▶ **Exercise aim**: Below are lines of data, and only some are wanted. Please repeat exactly those from the line that has "middle; stroke-width: 4;" through the line that has "2 1 2 8 2 1".

Saved data entries
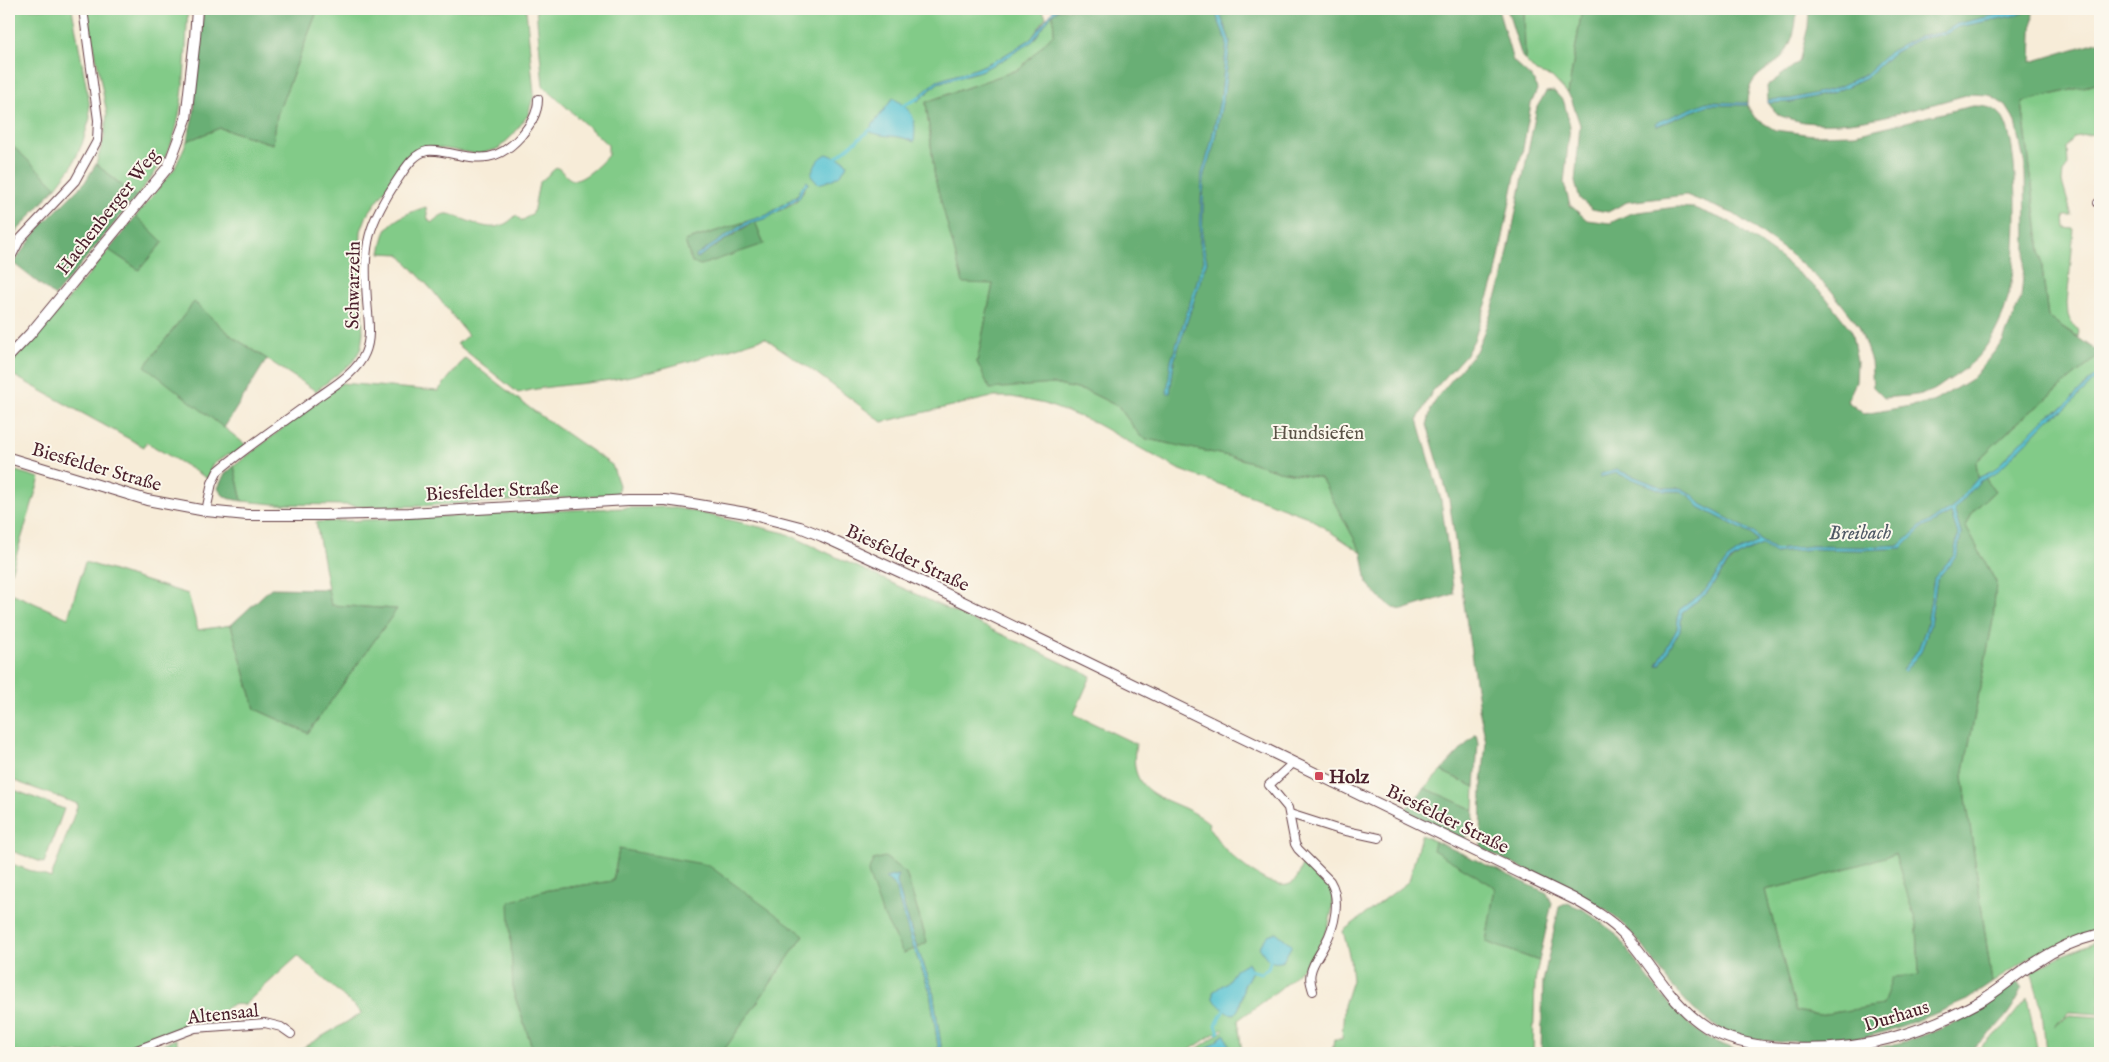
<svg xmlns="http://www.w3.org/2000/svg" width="2109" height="1062" font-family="'IM FELL English',serif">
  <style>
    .green { fill: #82cb88; stroke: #66755a; fill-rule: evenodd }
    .forest { fill: #69af74; stroke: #5a6750; fill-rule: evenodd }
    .water { fill: #57c2d1; stroke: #50707e }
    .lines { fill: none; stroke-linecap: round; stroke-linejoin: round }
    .stream { stroke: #57c2d1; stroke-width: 3 }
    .minor-casing { stroke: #643e45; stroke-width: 10 }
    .tertiary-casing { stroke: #643e45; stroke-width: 12 }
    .minor { stroke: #fff; stroke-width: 8 }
    .tertiary { stroke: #fff; stroke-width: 10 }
    .poi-dot { fill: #d1495b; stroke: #fbf7ec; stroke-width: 2 }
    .labels { text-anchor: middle; stroke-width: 4; stroke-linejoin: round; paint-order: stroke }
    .street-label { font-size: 19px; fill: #4a1f2b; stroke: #fbf7ec }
    .park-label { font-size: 19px; fill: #5b5347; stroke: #fbf7ec }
    .poi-label { font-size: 19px; font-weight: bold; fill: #4a1f2b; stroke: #fbf7ec; text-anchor: start }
    .water-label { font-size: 20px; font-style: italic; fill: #4f5865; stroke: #fbf7ec }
  </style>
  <rect width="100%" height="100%" fill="#fbf7ec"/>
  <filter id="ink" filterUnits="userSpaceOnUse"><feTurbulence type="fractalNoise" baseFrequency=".02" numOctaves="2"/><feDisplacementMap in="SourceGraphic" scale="10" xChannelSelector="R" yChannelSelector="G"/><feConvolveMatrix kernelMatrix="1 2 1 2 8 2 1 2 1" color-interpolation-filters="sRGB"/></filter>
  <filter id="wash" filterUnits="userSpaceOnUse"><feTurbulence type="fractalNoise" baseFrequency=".0096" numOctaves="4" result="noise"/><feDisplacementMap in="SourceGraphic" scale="20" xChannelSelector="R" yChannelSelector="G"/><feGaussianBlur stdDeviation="1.12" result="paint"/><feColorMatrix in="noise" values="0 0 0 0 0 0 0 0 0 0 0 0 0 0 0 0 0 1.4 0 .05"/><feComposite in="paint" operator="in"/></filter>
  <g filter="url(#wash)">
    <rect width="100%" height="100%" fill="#f7ecd8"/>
    <g class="green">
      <polygon points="9,9 72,9 89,101 90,118 82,144 72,166 56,187 14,148 9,162"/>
      <path d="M87,9H188C185,52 186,101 172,142C164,163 149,180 136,197L96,164L104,138L107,114Z"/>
      <polygon points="318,9 526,9 534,94 528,115 513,135 498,149 478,154 433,147 420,149 410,156 367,215 361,231 360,259 363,332 361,348 353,362 316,391 233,337 194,302 146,365 246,445 233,455 228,454 211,466 210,480 146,442 144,447 9,373 9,365 34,340 109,250 139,270 162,242 136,216 175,168 187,141 220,128 273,144 277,115"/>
      <path d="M536,9H1042L1046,17L1031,39L1000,58L978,68L937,81L918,101L938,83L980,71L1033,41L1053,13L1054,33L1020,69L926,102L935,179L993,284L977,362L990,388L1054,384L1089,392L1119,407L1140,436L1147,439L1238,458L1279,471L1321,478L1362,553L1308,517L1178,469L1091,421L1045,404L1012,397H992L882,422L812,370L765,338C717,353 670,368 621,378C587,385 552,384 518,393L457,344L468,335L433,291L399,254L380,253C382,245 383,235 387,229C394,218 413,211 426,207L428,219L431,223C435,220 440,215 445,214C450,213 456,217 460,218C482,226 498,235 516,215L522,221L533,213L539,183L557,167C561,170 567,178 573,180C582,182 603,162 608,155V145L543,86ZM806,181L808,183C804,188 803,192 800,197C794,205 765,218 755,222L764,244L692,263L685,241L767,215L798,195Z"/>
      <polygon points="1524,9 1582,9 1568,94 1552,77 1536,72 1525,60"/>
      <polygon points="2100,83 2100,133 2074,137 2067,148 2068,165 2063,174 2062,182 2072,216 2064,216 2065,228 2074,229 2067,303 2068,315 2072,325 2079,330 2078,337 2048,317 2022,102"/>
      <polygon points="2100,355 2097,374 2061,409 2047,416 1993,471 1978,478 1976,462 2017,423"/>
      <polygon points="465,358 531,409 612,465 619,485 617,495 420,506 363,507 348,505 274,504 242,501 234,466 341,383 438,391"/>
      <polygon points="2100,373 2100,929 2034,955 1992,983 1963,776 1993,620 1996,582 1966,527 1973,511 1995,491 1985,478 1995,474 2049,419 2063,411 2099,376"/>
      <polygon points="9,469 40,478 9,579"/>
      <path d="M667,507L688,510L785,533L1091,676L1074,714L1136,744C1125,803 1176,795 1209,823L1208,826C1215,836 1221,846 1230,854C1240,864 1275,892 1290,884C1298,881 1301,869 1304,861C1313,869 1325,877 1331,889C1334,897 1333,907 1331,915C1322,963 1275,993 1238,1020L1242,1053H1225L1231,1051L1224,1034L1206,1050L1204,1053H1191L1224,1030L1223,1028L1185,1053H942L933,990L917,948L927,942L906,873L903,953L914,949L930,991L939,1053H722L804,935L619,850L613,881L542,891L513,991L534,1053H294L362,1013L298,956L244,1005C226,1002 224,1011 214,1024L183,1026L119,1053H9V863L51,878L78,804L9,779V607L11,601L9,600V592L68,618L85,562L188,594L198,630L231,625L255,709L308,733L397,609L331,605L316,522C433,518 550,509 667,507ZM1252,971L1244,986L1239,1008L1213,992L1227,982Z"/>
      <polygon points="1441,771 1475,787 1474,810 1425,788"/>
      <polygon points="9,788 64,809 44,863 9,850"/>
      <polygon points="1421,835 1435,841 1434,850 1495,887 1486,942 1539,961 1535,981 1533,1053 1332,1053 1334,1039 1342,1039 1344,1005 1352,980 1350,959 1343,931 1409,881"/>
      <polygon points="1896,853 1917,926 1919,975 1883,1005 1819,1015 1796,1011 1765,890 1805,881"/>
      <polygon points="2100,940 2100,1014 2069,1012 2054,1027 2069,1015 2100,1017 2100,1053 2046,1053 2042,1010 2031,971 2060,956"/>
      <polygon points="2027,998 2038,1053 1974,1053 2004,1027"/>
      <polygon points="176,1039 180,1053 140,1053"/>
    </g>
    <g class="forest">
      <polygon points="203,9 318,9 277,115 273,144 220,128 187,141 194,112"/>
      <polygon points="1059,9 1214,9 1227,42 1221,94 1210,147 1202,173 1200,242 1204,260 1171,361 1170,393 1174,361 1207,261 1202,241 1204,174 1213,148 1224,94 1230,41 1218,9 1498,9 1513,61 1535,81 1537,90 1531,104 1522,154 1515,176 1495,278 1474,340 1467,353 1432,392 1418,419 1441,500 1454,594 1403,610 1393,608 1380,598 1367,583 1362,553 1321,478 1279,471 1238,458 1147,439 1140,436 1119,407 1089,392 1054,384 990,389 977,362 993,284 963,283 935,179 926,102 1020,69 1054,33 1053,13"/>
      <polygon points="1507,9 1524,9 1525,60 1522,57"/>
      <path d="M1582,9H1796C1797,24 1794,37 1786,51C1774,72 1748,69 1747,103L1707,102L1657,126L1708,105H1747L1755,118L1775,130L1813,135L1855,134L1972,106C1982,106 1992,106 2000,114C2014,131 2015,177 2016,199C2016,268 2015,340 1949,380C1942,384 1936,390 1929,392C1916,397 1898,396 1884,398L1873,387L1871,361L1859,326L1830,289L1785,250L1734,214L1686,195L1627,202L1608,212L1592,209L1580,199L1575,182L1580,125L1571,98L1568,94Z"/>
      <polygon points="1809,9 2022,9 1957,24 1944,32 1918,37 1891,51 1866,74 1834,89 1791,99 1768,100 1767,86 1799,62 1808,27"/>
      <path d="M2033,9L2031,62L2100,41V83L2022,102L2048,317L2100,353V355L2017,423L1976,462L1978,478L1951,509L1920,527L1900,545L1861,547L1812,546L1776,550L1761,541L1753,532L1701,504L1692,494L1680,488H1664L1617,470L1600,474V477L1616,473L1664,491H1680L1690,496L1699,507L1751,534L1758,543L1743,549L1727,560L1704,592L1679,610L1677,629L1657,665H1660L1680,630L1682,612L1706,594L1729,563L1745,552L1762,545L1776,553L1812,549L1862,550L1902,548L1921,529L1951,513L1958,534L1954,555L1934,578L1927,625L1918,650L1902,670L1904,672L1921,652L1930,625L1937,579L1957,556L1961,534L1954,510L1980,481L1985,478L1995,491L1973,511L1966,527L1996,582L1993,620L1963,776L1992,983L1967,1000L1932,1015L1888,1031L1858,1039L1780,1042L1746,1039L1719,1029L1694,1010L1670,984L1642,945L1625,926L1606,910L1481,848L1482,783L1486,742L1479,709L1449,499L1427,425L1431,409L1438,396L1476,351L1484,332L1502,281L1537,107L1546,92L1554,91L1564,102L1570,126L1564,183L1570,205L1587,220L1610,223L1631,213L1676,207L1694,208L1730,222L1779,257L1824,295L1851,330L1857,361L1856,382L1847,401L1864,414L1933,402L1973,378L2003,341L2021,298L2026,245L2025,166L2016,122L2006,106L1989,95L1970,94C1917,108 1834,137 1781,116C1776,114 1772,107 1768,103L1791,102L1835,92L1867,77L1893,53L1919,39L1946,34L1958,27L2017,15ZM1895,854L1917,926L1919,975L1892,977L1883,1005L1819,1015L1796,1011L1765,890L1805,881Z"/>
      <polygon points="14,147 56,187 18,230 9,244 9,162"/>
      <polygon points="96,164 136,197 55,296 13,263 42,225 85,182"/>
      <polygon points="136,216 163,242 139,270 109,250"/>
      <polygon points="748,221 696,256 697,258 755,221 764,244 701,265 692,263 685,241"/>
      <polygon points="194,302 233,337 267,359 224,428 145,366"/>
      <path d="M234,466L242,501C231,499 223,499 218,488L224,475Z"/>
      <polygon points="271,588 328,589 331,605 397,609 308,733 255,709 231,625"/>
      <polygon points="1476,734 1478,743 1475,787 1441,771"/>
      <polygon points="1425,788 1474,810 1473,831 1464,839 1404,811"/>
      <polygon points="1435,841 1547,893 1552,903 1539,961 1486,942 1495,887 1433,850"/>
      <polygon points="619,849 708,865 804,935 722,1053 534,1053 513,991 509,902 542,891 613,881"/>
      <polygon points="885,857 906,873 927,942 917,948 897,883 898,875 886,878 894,884 914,949 903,953 882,913 868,873 873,860"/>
      <polygon points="1568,903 1584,910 1614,932 1658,991 1692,1027 1711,1040 1737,1050 1759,1053 1541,1053 1543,982 1559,907"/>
      <path d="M2017,982L2022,989C2008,1020 1992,1032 1967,1053H1832C1878,1051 1924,1039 1965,1017C1983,1007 2000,994 2017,982Z"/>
    </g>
    <g class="water">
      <polygon points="1054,9 1059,9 1053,13 1033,41 1001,61 980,71 938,83 918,101 914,100 937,81 978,68 1000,58 1031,39"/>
      <polygon points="1214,9 1218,9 1230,41 1224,94 1213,148 1204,174 1202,241 1207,261 1174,361 1170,393 1167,393 1171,361 1204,260 1200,242 1202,173 1210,147 1221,94 1227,42"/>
      <polygon points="2022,9 2033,9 2017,15 1958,27 1946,34 1919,39 1893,53 1867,77 1835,92 1791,102 1768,103 1768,100 1791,99 1834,89 1866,74 1891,51 1918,37 1944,32 1957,24"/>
      <path d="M893,98C913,111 917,117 914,142C897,133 886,139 868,131Z"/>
      <polygon points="1707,102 1747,103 1747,105 1708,105 1656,126 1655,123"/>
      <path d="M827,154L844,160L847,164C843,177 830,181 818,184L811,176C813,167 818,158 827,154Z"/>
      <polygon points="807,181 809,183 803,189 800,197 768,218 750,223 697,258 696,256 748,221 767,215 798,195 800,188"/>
      <polygon points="2100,360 2099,376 2063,411 2049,419 1995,474 1980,481 1954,510 1961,534 1957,556 1937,579 1930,625 1921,652 1904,672 1902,670 1918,650 1927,625 1934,578 1954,555 1958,534 1951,513 1921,529 1902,548 1862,550 1812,549 1775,553 1762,545 1745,552 1729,562 1706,594 1682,612 1680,630 1660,665 1657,665 1677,629 1679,610 1704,592 1727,560 1743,549 1758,542 1751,534 1699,507 1690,496 1680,491 1664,491 1616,473 1600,477 1600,474 1617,470 1664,488 1680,488 1692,494 1701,504 1753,532 1761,541 1776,550 1812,546 1861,547 1900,545 1920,527 1951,509 1978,478 1993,471 2047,416 2061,409 2097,374"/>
      <polygon points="898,875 897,883 914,940 933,990 942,1053 939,1053 930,991 911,941 894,884 885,878"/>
      <path d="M1276,932L1292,945L1283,961C1269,966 1266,957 1259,947L1268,935Z"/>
      <polygon points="1248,962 1252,971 1244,986 1239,1008 1235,1014 1227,1013 1213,999 1213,992 1227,982 1236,969"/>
      <polygon points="1225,1034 1231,1051 1204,1053 1205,1050"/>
    </g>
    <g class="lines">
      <g class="stream">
        <polyline points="902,106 919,98"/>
        <polyline points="833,160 871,129"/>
        <polyline points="1250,970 1261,973 1268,969 1271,958"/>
        <polyline points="1217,1033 1219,1032 1216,1025 1225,1008"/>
      </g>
    </g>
  </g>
  <g filter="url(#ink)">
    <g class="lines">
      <g class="minor-casing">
        <g id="minor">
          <polyline points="2098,203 2100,202"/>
          <polyline points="9,261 21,238 75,181 97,141 98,120 83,9"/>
          <path d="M206,511L212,483L218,471C249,445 283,423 315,399C332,387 357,373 365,353C372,337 368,317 367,300C363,243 367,225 400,176C407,166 414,154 427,151C434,150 442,152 449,153C481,160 498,162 521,136C530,125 538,114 538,99"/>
          <path d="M1293,763L1269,785L1288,808L1295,844L1298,849L1330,881C1341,899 1335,926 1325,944C1321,953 1313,962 1311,972C1309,979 1311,984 1313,991"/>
          <polyline points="1290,814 1337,829 1379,838"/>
          <polyline points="129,1053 195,1028 265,1023 281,1027 291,1034"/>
        </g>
      </g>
      <g class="tertiary-casing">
        <g id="tertiary">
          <polyline points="9,356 30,334 168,167 186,119 195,38 197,9"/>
          <path d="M9,458L147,500L206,511L247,515H324L409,513L628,500H665L687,503L746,513L800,527L822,536L922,582L1574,899C1592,909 1609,919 1624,934C1652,964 1670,1004 1706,1027C1751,1056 1841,1052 1891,1038C1921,1030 1952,1017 1979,1002C2000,990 2017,973 2038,961C2056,949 2080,939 2100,934"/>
        </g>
      </g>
      <use href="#minor" class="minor"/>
      <use href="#tertiary" class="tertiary"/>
    </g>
  </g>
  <rect class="poi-dot" x="1314" y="771" width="10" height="10" rx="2.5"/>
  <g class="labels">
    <g class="street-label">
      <text transform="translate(107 211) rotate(-52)" y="7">Hachenberger Weg</text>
      <text transform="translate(352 285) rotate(-89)" y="7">Schwarzeln</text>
      <text transform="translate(97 466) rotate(16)" y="7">Biesfelder Straße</text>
      <text transform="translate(492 490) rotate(-3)" y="7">Biesfelder Straße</text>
      <text transform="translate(908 557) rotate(25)" y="7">Biesfelder Straße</text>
      <text transform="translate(1448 818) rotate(26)" y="7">Biesfelder Straße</text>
      <text transform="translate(223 1013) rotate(-6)" y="7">Altensaal</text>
      <text transform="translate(1896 1015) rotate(-17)" y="7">Durhaus</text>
    </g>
    <g class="park-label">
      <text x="1318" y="439">Hundsiefen</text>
    </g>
    <g class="poi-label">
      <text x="1329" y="783">Holz</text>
    </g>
    <g class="water-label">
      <text transform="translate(1860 532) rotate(-1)" y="7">Breibach</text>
    </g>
  </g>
  <rect width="2109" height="1062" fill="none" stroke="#fbf7ec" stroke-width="30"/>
</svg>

▶ **Solution for this exercise**:
    .labels { text-anchor: middle; stroke-width: 4; stroke-linejoin: round; paint-order: stroke }
    .street-label { font-size: 19px; fill: #4a1f2b; stroke: #fbf7ec }
    .park-label { font-size: 19px; fill: #5b5347; stroke: #fbf7ec }
    .poi-label { font-size: 19px; font-weight: bold; fill: #4a1f2b; stroke: #fbf7ec; text-anchor: start }
    .water-label { font-size: 20px; font-style: italic; fill: #4f5865; stroke: #fbf7ec }
  </style>
  <rect width="100%" height="100%" fill="#fbf7ec"/>
  <filter id="ink" filterUnits="userSpaceOnUse"><feTurbulence type="fractalNoise" baseFrequency=".02" numOctaves="2"/><feDisplacementMap in="SourceGraphic" scale="10" xChannelSelector="R" yChannelSelector="G"/><feConvolveMatrix kernelMatrix="1 2 1 2 8 2 1 2 1" color-interpolation-filters="sRGB"/></filter>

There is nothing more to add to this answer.